If you would like to speak to the board about full day kindergarten, you may do so during the public comment period held at the beginning of the meeting on Monday, December 11, at 7:30pm, in the board room at 800 Pine St. in Emmaus.
The East Penn School Board will vote soon on whether to offer full day kindergarten to all families in the district. I’m strongly in favor of doing so. Here are four key benefits of full day kindergarten to our community:
1. Improves Readiness for Elementary School (and Beyond)
Any good house requires a strong foundation. Even the most expensive, carefully designed home will collapse if it’s built on a cracked or crumbling base. Education is no different. We are spending a great deal of money and effort on improving curriculum and educational programs in the elementary, middle, and high school levels. But these improvements can’t pay dividends if students don’t start with a good school foundation. Full day kindergarten can provide this strong starting point far more effectively than our current half day programs. It increases the odds of students being able to read by the third grade, a key marker of future success in school. Would you be surprised to learn that some children in East Penn come into kindergarten having never even held a pencil or crayon? The time and more personalized attention afforded to full day kindergarten students begins to make up for these kinds of deficits, while also improving the readiness of all our children to be successful learners.

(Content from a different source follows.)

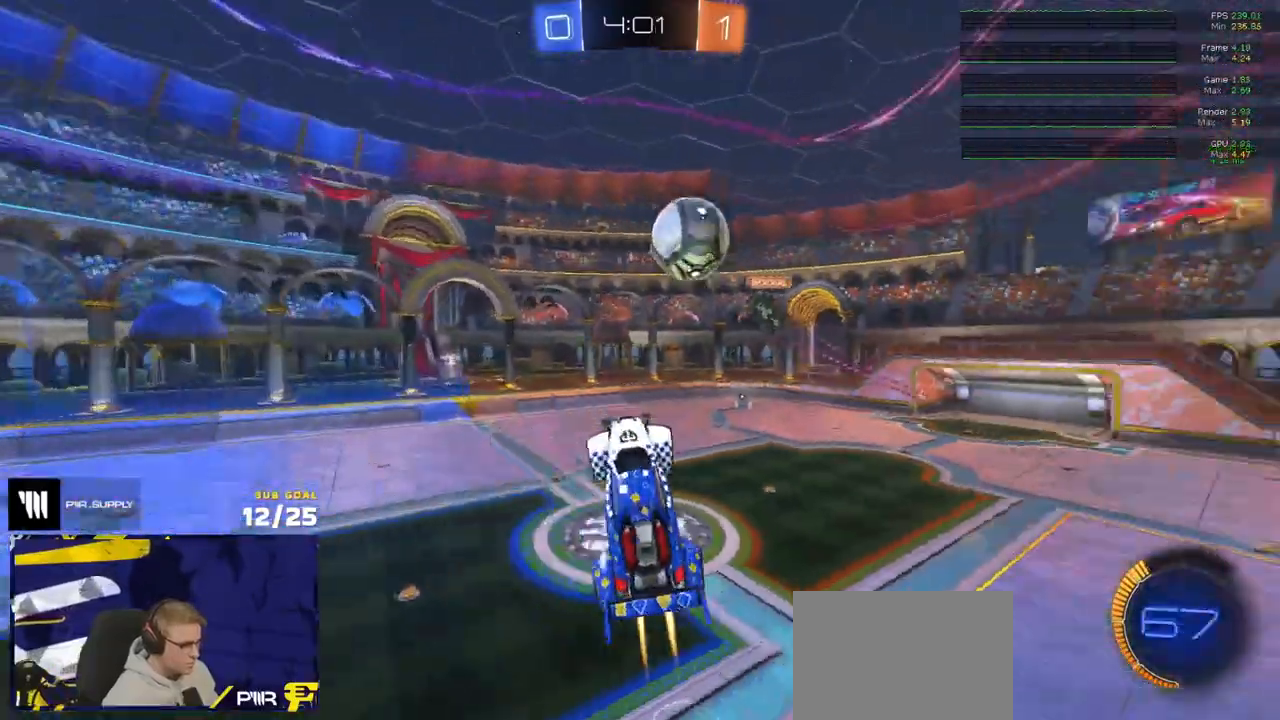
{"buttons": [], "left_stick": "center", "right_stick": "center", "events": [[100, "left_stick", "up"], [183, "left_stick", "up-right"], [283, "R1", "up"], [433, "left_stick", "center"]]}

2. Creates Time for Purposive Play
In a world of increasing pressure from standardized testing, and ever more specialized standards, it is easy to forget that children need time to absorb new ideas, learn more when lessons are active and playful, and learn most deeply when subjects are integrated and connected to one another. Half day kindergarten simply doesn’t provide enough time for this kind of education. I am impressed with the “living classroom” model for full day kindergarten. Our youngest students learn while they play. Full day kindergarten provides the time needed to incorporate all subjects daily into their activities, and the kids get the time they need to connect different subjects in meaningful ways.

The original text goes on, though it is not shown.